I remember our first days together being so dreamy. You were so exciting with all of your plans and promises. I was dazzled by our first trip together to the Galapagos in January. Felt like a honeymoon really, with hiking, snorkeling, and plenty of sun and decadent tropical drinks with dinner. I trusted that all of the other trips we had on the calendar this year would be just as much fun.
But the honeymoon didn’t last, did it? Not quite six weeks later, your true personality started to emerge. You became possessive, wanting me to stay home and cancel plans with everyone. “Cover your face and stop hugging your friends,” you said. “Stock up on toilet paper, too!” My calendar quickly turned into an Etch-a-Sketch, with all of the trips, graduations and parties we had planned disappearing with a quick swipe.
At first it was a treat to stay home, like an unexpected “snow day” when the kids were little. Imagine having unlimited time to get cozy and curl up on the couch to read or watch movies. You made the days seem like a vacation by tempting me with day drinking and a bag of chips. I even found myself looking forward to the ritual of playing Scrabble every night.

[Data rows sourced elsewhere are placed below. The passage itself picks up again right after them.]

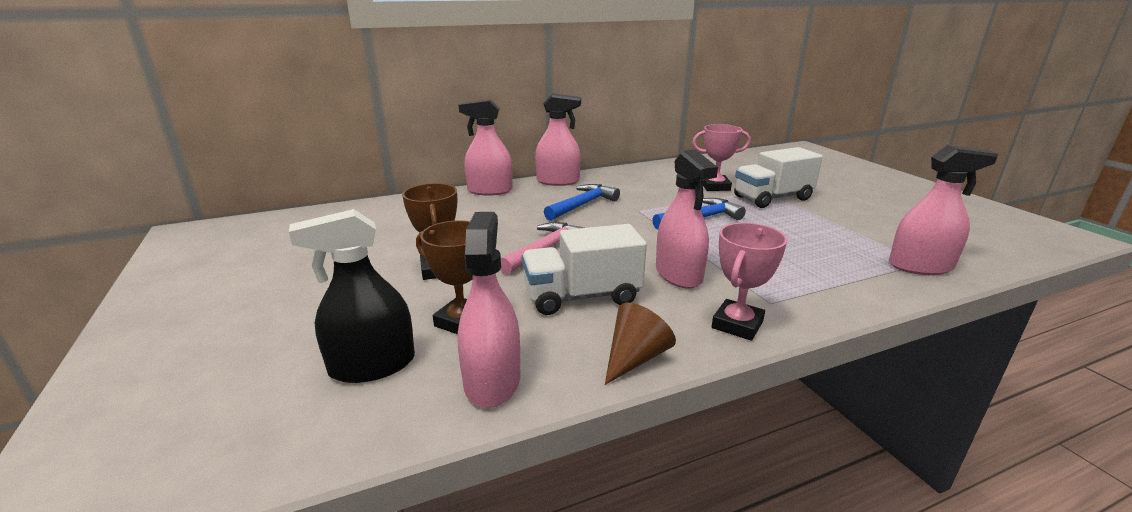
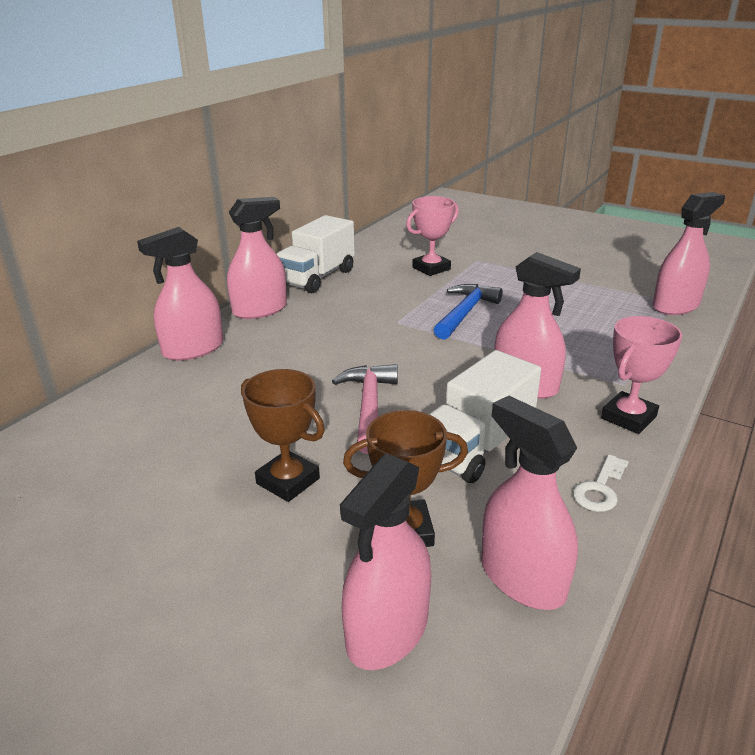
camera: 35 degrees left, 5 degrees up
black spray bottle [289,209,415,383] -> pink spray bottle [340,453,431,670]
blue hammer [544,184,620,221] -> none
brown cone [605,303,676,385] -> white key [573,454,629,512]
pink trophy [712,223,787,341] -> pink trophy turned 45 degrees clockwise [601,316,682,434]
white truck [734,147,823,208] -> white truck moved to [277,215,355,293]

Your pioneer spirit was alluring, too. “Let’s bake bread and plant a garden,” you suggested. And your enthusiasm for cleaning out closets, drawers and storage units made a huge difference in the apartment.
When I got depressed, you suggested romantic walks on the waterfront. The days were getting longer and the flowers and trees were so beautiful that I found myself easily distracted, even happy. Eventually though, the neighborhood walks became so repetitive that even the dog would hide when I went to get the leash.
Finally, we were able to start hiking trails again and that really boosted my mood. I pushed aside my concerns about you, trusting we would work through our differences and come out on the other side stronger, more resilient.
That’s when everything went up in smoke: thick, stinky, eye-watering smoke with zero visibility. No more hikes. No more dog walks. Even the windows have to be closed. Our tiny apartment is stuffy and hot and the fan and cold showers have been working overtime.
What’s next 2020, locusts?
I have to admit, I’ve met someone else online. Someone who is health conscious, wants to travel, loves hiking and the company of friends. Someone who likes to eat out occasionally and really loves adventure. Someone kind, loving and easy-on-the-eyes.
2020, you’re just not working for me anymore. As alluring as it is is to imagine a different life though, I feel I have to end things with you before moving on.
2021 promises that he’ll wait for me.